USPS Halts Pension Contributions to Prevent Cash Shortfall
The U.S. Postal Service has temporarily paused some employer payments into the Federal Employees Retirement System. The move aims to shore up liquidity as the agency faces mounting financial pressure.
What the pause entails
USPS is withholding only its employer contributions to FERS. Employee contributions and all Thrift Savings Plan payments will continue on schedule.
The agency typically sends about $200 million to OPM every two weeks for the FERS annuity. Pausing those biweekly employer payments is expected to free roughly $2.5 billion this fiscal year.

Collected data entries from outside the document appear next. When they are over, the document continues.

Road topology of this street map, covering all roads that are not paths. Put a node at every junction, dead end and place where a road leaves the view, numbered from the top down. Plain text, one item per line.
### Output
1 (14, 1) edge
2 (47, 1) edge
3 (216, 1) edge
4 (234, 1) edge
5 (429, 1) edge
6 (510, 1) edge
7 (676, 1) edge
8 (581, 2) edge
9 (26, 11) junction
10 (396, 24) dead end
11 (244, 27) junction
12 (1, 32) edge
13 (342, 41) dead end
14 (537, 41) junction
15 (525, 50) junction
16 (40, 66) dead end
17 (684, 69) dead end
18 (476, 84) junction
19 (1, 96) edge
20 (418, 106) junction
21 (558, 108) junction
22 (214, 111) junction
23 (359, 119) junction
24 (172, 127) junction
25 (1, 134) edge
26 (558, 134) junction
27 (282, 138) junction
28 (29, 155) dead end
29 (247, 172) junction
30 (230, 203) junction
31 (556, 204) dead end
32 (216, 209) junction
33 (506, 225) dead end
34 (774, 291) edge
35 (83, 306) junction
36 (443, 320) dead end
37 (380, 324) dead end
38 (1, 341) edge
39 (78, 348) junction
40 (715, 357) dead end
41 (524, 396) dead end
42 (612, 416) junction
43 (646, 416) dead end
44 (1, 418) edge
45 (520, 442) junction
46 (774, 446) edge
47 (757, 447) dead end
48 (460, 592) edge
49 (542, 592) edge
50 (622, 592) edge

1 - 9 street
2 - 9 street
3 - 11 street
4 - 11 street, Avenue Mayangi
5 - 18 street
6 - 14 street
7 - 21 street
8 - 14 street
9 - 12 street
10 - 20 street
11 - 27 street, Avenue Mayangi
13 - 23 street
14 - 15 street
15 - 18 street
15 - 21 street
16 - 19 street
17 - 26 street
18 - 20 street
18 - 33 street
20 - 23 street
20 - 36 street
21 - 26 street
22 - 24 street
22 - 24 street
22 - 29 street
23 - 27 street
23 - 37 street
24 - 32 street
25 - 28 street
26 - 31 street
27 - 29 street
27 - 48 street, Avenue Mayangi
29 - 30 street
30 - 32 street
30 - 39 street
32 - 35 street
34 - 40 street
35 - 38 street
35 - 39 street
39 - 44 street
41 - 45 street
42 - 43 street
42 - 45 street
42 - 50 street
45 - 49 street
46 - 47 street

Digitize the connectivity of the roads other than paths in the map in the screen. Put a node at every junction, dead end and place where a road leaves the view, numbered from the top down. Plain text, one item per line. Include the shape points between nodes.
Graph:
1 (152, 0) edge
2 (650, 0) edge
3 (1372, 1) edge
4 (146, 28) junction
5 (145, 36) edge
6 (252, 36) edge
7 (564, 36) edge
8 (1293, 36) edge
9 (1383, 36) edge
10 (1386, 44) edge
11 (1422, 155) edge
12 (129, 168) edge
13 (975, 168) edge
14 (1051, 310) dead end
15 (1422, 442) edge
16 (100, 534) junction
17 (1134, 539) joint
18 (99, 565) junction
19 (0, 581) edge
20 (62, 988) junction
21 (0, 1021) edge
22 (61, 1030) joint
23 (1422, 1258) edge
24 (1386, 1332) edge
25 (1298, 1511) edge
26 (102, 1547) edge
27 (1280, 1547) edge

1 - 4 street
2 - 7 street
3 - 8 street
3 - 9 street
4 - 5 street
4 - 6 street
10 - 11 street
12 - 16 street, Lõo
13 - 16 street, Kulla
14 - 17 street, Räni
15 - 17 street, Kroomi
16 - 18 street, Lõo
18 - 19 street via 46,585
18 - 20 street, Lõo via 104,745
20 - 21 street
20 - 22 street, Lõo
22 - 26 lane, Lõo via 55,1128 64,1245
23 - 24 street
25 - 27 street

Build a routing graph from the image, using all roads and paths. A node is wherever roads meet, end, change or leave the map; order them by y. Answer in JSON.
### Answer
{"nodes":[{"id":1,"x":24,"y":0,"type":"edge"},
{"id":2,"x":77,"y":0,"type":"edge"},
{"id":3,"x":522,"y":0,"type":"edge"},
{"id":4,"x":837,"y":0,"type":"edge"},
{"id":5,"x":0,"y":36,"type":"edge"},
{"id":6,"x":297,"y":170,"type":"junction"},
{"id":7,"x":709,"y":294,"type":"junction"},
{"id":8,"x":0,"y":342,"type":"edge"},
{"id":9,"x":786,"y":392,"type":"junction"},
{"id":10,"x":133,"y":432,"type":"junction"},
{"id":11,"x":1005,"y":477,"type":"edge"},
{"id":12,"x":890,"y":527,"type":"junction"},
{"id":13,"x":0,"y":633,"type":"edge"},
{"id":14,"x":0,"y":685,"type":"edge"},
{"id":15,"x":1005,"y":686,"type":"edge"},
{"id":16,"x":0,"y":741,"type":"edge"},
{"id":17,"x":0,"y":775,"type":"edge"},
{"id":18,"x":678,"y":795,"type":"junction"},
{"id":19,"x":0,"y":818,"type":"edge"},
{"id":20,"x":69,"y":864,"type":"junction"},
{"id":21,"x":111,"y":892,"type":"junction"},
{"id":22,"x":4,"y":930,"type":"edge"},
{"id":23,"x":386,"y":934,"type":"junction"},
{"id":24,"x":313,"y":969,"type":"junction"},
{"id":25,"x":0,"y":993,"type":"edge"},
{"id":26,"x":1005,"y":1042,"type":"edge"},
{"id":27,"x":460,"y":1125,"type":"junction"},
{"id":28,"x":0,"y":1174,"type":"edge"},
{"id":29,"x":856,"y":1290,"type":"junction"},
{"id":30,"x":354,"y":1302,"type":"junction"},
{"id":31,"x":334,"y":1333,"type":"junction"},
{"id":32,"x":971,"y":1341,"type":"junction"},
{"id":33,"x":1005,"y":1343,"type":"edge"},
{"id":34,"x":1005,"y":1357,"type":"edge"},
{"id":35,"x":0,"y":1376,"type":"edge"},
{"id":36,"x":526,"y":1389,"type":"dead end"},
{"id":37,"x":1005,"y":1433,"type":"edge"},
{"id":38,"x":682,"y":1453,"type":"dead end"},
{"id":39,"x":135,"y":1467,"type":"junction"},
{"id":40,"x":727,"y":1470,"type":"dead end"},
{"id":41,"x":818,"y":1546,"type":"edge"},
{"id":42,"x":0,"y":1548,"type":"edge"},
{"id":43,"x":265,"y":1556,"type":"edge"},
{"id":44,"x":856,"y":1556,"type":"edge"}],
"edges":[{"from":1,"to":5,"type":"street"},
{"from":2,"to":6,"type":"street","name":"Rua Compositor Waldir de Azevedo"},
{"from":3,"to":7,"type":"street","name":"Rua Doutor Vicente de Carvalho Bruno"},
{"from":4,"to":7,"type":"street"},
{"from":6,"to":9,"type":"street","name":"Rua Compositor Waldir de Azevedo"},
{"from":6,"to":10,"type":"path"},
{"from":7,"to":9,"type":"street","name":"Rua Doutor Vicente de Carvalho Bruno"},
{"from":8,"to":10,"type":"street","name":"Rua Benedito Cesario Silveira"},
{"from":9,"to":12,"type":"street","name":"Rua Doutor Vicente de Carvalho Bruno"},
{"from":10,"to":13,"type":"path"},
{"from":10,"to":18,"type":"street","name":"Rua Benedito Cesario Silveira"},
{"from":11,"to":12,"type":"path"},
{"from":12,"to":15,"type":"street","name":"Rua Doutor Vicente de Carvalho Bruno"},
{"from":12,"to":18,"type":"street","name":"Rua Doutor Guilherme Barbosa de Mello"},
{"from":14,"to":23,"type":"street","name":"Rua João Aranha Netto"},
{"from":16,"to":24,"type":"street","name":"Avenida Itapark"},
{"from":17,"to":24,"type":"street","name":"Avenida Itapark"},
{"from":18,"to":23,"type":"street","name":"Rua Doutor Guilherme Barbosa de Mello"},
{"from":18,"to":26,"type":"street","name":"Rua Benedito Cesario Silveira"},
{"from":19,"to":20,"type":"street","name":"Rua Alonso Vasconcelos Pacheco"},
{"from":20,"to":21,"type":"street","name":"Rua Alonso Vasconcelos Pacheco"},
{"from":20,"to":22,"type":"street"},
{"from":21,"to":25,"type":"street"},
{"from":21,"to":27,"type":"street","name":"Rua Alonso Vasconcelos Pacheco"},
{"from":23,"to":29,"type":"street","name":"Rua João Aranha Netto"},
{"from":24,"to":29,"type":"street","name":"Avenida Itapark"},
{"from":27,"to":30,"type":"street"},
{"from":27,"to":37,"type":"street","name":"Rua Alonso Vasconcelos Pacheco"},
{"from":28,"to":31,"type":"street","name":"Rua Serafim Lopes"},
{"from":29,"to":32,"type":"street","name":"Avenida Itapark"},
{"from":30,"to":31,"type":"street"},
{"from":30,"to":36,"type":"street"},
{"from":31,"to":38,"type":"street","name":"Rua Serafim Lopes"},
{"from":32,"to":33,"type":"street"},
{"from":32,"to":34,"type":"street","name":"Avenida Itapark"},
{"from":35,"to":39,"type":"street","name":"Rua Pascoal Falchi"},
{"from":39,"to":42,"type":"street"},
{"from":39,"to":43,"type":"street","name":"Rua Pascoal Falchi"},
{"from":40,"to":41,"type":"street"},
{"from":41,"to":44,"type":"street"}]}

Why leadership says the step was necessary
Postmaster General David Steiner warned lawmakers that the Postal Service could exhaust its cash in under 12 months if it paid all bills on time. He delivered that message during a March 17 House hearing about the agency’s finances.
USPS leaders say the immediate threat to operations outweighs short-term impacts on pension funding. CFO Luke Grossmann said the temporary suspension should not harm current or future retirees.
Context and past actions
The Postal Service has reported large net losses in most years since 2007. It previously paused employer FERS contributions in June 2011 during a prior cash emergency, then resumed payments and made the agency whole.
Lawmakers provided major relief in recent years. An April 2022 reform package reduced USPS liabilities by roughly $107 billion. That measure also required continued six-day delivery as a condition of relief.
Regulatory relief and revenue repurposing
The Postal Regulatory Commission issued a temporary waiver to let USPS use some retiree-designated revenue for operations. The waiver permits roughly $2.4 billion in fiscal 2026, and about $3 billion for each subsequent fiscal year through 2030.
The commission said the latitude offers breathing room. USPS must notify the Treasury and the regulator each year it chooses to use the waiver.
Price changes and limits
USPS plans a first-class stamp increase on July 12, from 78 cents to 82 cents. The agency needs regulator approval before the new price can take effect.
Since 2020, USPS has adjusted mail prices almost every January and July. The regulator recently capped the service to one price increase per year through September 2030.
Reaction from unions and proposals to Congress
Don Maston, president of the National Rural Letter Carriers’ Association, criticized the unilateral nature of the payment pause. He urged Congress to address the fiscal challenges while protecting service and earned benefits.
USPS has presented options for lawmakers. Proposals include raising the current $15 billion borrowing limit with Treasury, broadening pension investment choices beyond low-yield Treasuries, and changing contribution rules for the older Civil Service Retirement System.
The agency and its inspector general argue USPS overpaid into CSRS after the 1971 reorganization that created the self-funded Postal Service.
USPS halts pension contributions as one short-term step to prevent a cash shortfall. Agency officials and congressional leaders say more durable legislative fixes are still needed.